» **提供本文**
..............................

以上に説明したように、実施の形態3に係るエレベーターのかご側壁養生装置6の養生体14は、下側養生幕25と、巻取り装置26と、を備える。下側養生幕25は、下側養生面18を有する。巻取り装置26は、下側養生幕25を巻き取る。
巻取り装置26は、下側養生幕25をコンパクトに巻き取る。このため、かご側壁養生装置6がコンパクトになる。これにより、かご側壁養生装置6が利用者の邪魔になりにくい。
なお、巻取り装置26は、収納口19の前側に設けられてもよい。
実施の形態4.
実施の形態4では、実施の形態1から実施の形態3で開示された例と相違する点について詳しく説明する。実施の形態4で説明しない特徴については、実施の形態1から実施の形態3で開示された例のいずれの特徴が採用されてもよい。
図16および図17を用いて実施の形態4に係るかご側壁養生装置の構成を説明する。
図16は、実施の形態4に係るかご側壁養生装置の上面図である。図17は、実施の形態4に係るかご側壁養生装置のA-A断面図である。
図16において、収納状態における1つのかご側壁養生装置6について、収納箱7の蓋9が開いている状態が示される。
複数のかご側壁養生装置6の各々は、養生体14を備える。
養生体14は、上側養生板15と、下側養生板16と、を備える。上側養生板15は、一枚の板状の部材である。上側養生板15は、例えば矩形の部材である。上側養生板15は、上側養生面17を有する。上側養生面17は、養生面である。上側養生板15は、養生材である。下側養生板16は、一枚の板状の部材である。下側養生板16は、例えば矩形の部材である。下側養生板16は、下側養生面18を有する。下側養生面18は、養生面である。下側養生板16は、養生材である。下側養生板16は、意匠面12を有する。意匠面12は、下側養生面18の裏側の面に設けられる。
収納箱7は、前面に切抜き溝13を有する。収納状態において、収納箱7の前面の切抜き溝13を通じて、下側養生板16の意匠面12が収納箱7の前面に配置される。

..............................

» **必要な作業**
かご側壁養生装置の説明のうち「以上に説明したように、実施の」から「生装置のA-A断面図である。」までを、「巻取り装置」を「巻上げ装置」に置き換えて書き直してください。

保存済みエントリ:
..............................

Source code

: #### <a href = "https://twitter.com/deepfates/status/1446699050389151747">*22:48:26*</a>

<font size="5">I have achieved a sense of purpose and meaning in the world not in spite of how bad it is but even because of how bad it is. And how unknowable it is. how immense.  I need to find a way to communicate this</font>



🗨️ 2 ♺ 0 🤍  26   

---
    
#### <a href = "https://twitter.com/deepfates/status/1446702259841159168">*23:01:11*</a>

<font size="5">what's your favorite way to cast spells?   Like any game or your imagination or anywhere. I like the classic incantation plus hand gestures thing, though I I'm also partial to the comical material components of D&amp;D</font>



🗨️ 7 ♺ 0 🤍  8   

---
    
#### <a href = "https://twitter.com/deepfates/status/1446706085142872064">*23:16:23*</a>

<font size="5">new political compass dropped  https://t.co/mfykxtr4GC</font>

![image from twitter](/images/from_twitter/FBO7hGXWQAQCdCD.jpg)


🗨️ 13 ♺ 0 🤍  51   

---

..............................

» **回答**
以上に説明したように、実施の形態3に係るエレベーターのかご側壁養生装置6の養生体14は、下側養生幕25と、巻上げ装置26と、を備える。下側養生幕25は、下側養生面18を有する。巻上げ装置26は、下側養生幕25を巻き取る。
巻上げ装置26は、下側養生幕25をコンパクトに巻き取る。このため、かご側壁養生装置6がコンパクトになる。これにより、かご側壁養生装置6が利用者の邪魔になりにくい。
なお、巻上げ装置26は、収納口19の前側に設けられてもよい。
実施の形態4.
実施の形態4では、実施の形態1から実施の形態3で開示された例と相違する点について詳しく説明する。実施の形態4で説明しない特徴については、実施の形態1から実施の形態3で開示された例のいずれの特徴が採用されてもよい。
図16および図17を用いて実施の形態4に係るかご側壁養生装置の構成を説明する。
図16は、実施の形態4に係るかご側壁養生装置の上面図である。図17は、実施の形態4に係るかご側壁養生装置のA-A断面図である。